Memleket Partisi’nin bayraklarını, Muharrem İnce’nin fotoğraflarını, parti binasının açılışı ile ilgili süslemeleri yerlerinden çıkarıyorlardı!

Nedeni çevre kirliliği miydi?

Nedeni uygun olmayan görseller miydi?

Nedeni “görevi” yerine getirmek miydi?

Muharrem İnce, o gün yaşananları anlatırken şunları söyledi:

“Zeydan Karalar, Muharrem İnce afişlerinden ne istiyorsun? Niye indirttin zabıtaya? Burası İnce Memed'in memleketidir. İnce Memed gibi davran, Abdi Ağa gibi davranma. O afişlerin, bayrakların içinde belediyenin parası, rant parası yok; alın teri var. O otobüsteki bayraklarda avanta yok. Yürekli insanların parası var.”

***

Bugünkü bir gazeteden, haber şöyle:

“Halk TV'nin eski Genel Müdürü Şaban Sevinç, il il gezen İnce'nin programlarını yayınlayınca iki genel başkan yardımcısından uyarı aldıklarını, söyledi. Sevinç kendisine 'başımıza bela mı edeceksin, neden bu kadar gösteriyorsun' dendiğini anlattı. Sevinç'i arayanlardan birinin Tuncay Özkan olduğu öğrenildi.”

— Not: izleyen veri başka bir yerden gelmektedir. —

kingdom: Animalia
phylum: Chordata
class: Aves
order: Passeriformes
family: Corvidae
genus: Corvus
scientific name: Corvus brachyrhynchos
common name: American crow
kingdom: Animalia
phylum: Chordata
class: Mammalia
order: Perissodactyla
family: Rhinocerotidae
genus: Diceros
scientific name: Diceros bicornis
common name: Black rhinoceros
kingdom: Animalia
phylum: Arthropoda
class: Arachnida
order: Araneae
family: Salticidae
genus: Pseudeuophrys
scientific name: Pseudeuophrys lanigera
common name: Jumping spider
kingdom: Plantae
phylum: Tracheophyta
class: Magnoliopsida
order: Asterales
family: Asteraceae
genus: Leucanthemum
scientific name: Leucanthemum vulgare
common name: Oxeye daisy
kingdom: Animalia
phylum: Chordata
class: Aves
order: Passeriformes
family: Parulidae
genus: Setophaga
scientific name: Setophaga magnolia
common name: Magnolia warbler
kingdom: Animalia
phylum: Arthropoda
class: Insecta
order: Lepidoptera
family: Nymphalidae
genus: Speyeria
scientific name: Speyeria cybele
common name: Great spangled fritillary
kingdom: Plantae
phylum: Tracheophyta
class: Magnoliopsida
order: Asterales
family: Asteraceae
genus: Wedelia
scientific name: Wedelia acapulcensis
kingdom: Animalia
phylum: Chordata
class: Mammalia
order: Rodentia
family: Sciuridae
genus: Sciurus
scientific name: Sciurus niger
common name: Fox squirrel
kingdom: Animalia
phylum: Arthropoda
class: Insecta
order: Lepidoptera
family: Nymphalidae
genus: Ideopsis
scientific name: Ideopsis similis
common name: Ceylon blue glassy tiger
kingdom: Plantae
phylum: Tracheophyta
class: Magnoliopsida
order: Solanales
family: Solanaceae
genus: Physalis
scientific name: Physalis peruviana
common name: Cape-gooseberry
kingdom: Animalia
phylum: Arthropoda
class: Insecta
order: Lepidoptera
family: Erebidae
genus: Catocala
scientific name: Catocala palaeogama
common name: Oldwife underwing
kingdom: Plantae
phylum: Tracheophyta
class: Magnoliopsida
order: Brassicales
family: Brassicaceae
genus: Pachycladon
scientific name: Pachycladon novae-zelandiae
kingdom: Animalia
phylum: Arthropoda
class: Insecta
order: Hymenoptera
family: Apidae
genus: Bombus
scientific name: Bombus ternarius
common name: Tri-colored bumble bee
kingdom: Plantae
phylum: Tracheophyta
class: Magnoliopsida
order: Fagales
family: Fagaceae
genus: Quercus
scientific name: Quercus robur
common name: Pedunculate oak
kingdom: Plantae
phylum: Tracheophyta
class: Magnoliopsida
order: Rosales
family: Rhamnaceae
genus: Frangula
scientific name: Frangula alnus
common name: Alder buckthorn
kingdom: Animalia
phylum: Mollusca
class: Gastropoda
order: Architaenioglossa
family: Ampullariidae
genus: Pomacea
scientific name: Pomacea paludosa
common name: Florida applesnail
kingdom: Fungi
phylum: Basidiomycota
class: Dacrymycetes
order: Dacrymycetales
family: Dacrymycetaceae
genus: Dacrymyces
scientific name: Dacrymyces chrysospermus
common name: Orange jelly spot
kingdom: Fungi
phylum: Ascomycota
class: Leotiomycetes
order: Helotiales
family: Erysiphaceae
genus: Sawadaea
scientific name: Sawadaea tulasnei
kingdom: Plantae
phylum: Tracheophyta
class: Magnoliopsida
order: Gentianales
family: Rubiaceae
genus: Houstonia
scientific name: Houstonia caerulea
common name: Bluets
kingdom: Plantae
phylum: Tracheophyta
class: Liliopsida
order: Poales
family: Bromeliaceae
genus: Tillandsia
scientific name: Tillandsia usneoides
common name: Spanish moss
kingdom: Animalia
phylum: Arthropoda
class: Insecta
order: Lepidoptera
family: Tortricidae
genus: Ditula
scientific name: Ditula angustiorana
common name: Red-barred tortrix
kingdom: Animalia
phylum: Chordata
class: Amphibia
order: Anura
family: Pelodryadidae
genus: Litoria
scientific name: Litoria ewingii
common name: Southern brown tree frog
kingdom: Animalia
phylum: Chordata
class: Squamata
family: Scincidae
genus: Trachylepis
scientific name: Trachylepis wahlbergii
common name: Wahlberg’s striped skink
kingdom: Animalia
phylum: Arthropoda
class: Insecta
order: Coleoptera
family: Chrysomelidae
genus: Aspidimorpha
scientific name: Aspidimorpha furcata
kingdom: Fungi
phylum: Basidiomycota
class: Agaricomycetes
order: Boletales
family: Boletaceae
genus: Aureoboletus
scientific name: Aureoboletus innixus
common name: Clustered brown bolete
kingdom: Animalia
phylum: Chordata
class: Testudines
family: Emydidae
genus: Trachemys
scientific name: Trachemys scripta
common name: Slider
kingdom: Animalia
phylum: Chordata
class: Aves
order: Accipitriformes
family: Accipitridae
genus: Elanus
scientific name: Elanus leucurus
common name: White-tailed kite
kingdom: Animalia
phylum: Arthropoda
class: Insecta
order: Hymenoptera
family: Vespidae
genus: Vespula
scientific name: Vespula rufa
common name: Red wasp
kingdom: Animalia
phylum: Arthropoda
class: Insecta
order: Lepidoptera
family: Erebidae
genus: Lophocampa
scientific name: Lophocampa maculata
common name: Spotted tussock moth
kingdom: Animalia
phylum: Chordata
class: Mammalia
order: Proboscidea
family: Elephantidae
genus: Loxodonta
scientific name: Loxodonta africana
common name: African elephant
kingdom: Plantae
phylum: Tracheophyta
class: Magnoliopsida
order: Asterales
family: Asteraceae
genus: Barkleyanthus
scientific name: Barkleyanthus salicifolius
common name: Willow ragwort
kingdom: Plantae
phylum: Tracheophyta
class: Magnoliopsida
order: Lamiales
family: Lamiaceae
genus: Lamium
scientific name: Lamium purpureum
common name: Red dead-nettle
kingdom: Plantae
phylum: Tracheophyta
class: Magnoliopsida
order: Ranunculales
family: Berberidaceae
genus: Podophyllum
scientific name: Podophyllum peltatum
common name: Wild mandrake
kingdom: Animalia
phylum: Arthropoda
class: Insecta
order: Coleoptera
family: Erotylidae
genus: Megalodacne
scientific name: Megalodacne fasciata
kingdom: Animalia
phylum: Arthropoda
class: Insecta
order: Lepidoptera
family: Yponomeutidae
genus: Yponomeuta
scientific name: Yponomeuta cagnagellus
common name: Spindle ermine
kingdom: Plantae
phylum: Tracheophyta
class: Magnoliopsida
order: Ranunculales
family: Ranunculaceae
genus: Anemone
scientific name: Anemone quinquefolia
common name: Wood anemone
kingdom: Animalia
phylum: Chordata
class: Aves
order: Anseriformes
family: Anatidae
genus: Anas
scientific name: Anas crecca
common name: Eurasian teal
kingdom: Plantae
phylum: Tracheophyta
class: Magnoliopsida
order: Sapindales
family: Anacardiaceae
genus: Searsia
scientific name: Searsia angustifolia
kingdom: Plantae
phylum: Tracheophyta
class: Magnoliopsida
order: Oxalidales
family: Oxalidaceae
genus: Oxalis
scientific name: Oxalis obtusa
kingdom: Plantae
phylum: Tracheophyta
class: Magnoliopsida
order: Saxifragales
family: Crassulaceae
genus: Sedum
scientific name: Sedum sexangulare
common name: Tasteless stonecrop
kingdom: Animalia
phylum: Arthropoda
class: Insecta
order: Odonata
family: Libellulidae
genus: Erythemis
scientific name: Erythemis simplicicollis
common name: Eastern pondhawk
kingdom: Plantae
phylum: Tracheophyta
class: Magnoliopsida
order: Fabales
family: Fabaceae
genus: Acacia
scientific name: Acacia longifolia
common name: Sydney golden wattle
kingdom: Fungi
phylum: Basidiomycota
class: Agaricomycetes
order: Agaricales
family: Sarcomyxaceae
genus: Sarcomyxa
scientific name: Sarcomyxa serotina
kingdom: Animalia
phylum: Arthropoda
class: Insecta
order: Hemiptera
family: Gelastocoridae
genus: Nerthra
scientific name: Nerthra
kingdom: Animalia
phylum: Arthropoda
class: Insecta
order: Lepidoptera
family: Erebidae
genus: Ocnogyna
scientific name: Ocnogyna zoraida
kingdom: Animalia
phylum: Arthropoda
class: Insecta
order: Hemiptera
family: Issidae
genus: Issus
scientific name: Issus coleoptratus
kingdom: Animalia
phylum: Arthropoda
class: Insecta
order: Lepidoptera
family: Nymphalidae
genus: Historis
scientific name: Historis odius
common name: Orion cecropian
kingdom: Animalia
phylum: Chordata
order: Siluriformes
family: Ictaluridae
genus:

24 Haziran 2018'deki Cumhurbaşkanlığı seçimleri öncesinde “Muharrem gel” sözleriyle adaylığı açıklanan İnce’nin yaşadıkları “pişmiş tavuğun” başına gelmemiştir!

“Muharrem” aday,

“Muharrem” her gittiği yerde bir iz bırakıyor,

“Muharrem’in” bayrakları asılmıyor,

“Muharrem” hep tek başına,

“Muharrem” örgütten uzak tutuluyor,

“Muharrem’e” gösterilen ilgiden korku büyük…

***

Seçim günün anımsar mısınız?

Bugün bile gizemini koruyor!

Muharrem İnce’nin, saatler sonra ortaya çıkıp, aralarında Tuncay Özkan’ın da olduğu açıklama yaptığı an…

Seçimden bir süre önce Halk TV Müdürü Şaban Sevinç’i arayıp, 'başımıza bela mı edeceksin” diyecek kadar Muharrem İnce’den çekinen, gördüğü ilgiden korkan, halkın bağrına basmasını karabasan sayan Özkan’nın, seçimin olduğu gece, açıklama sırasındaki yüzünü anımsayanınız var mı, bilmiyorum!

Sanki Muharrem İnce bir şeyler söyleyecek de, her şey bozulacaktı,

Sanki bugüne değin verdiği çaba boşa gidecekti,

Sanki bu işin “tek kazananı” İnce olurken, kendi “tek yitiren” olacaktı,

Sanki birilerine verilmiş sözleri “yalan” çıkacaktı…

***

Bu korkunç bir aldatmaca, korkunç bir ikiyüzlülük…

“Partiyi böldü, şimdi zamanı mıydı, tam da sırasıyken” diye tümceler kuran çok olacaktır!

Neyin “sırası”, neyin “zamanı” olduğuna karar verenin “ne/ kim” olduğu konusunda bilgisi olmayanlardanım…

Bu güne değin tanık olduğun onlarca “seçimlerin” tamamının öncesinde “sıra/ zaman” kavramları hep kullanıldı!

Şuna inanın ki, “sıra/ zaman” kavramına zarar veren/ yontan da hep bunlar olmuştur!

İşte 24 Haziran 2018'deki cumhurbaşkanlığı seçimleri öncesinde/ sonrasında yaşananlar/ yaşatanlar…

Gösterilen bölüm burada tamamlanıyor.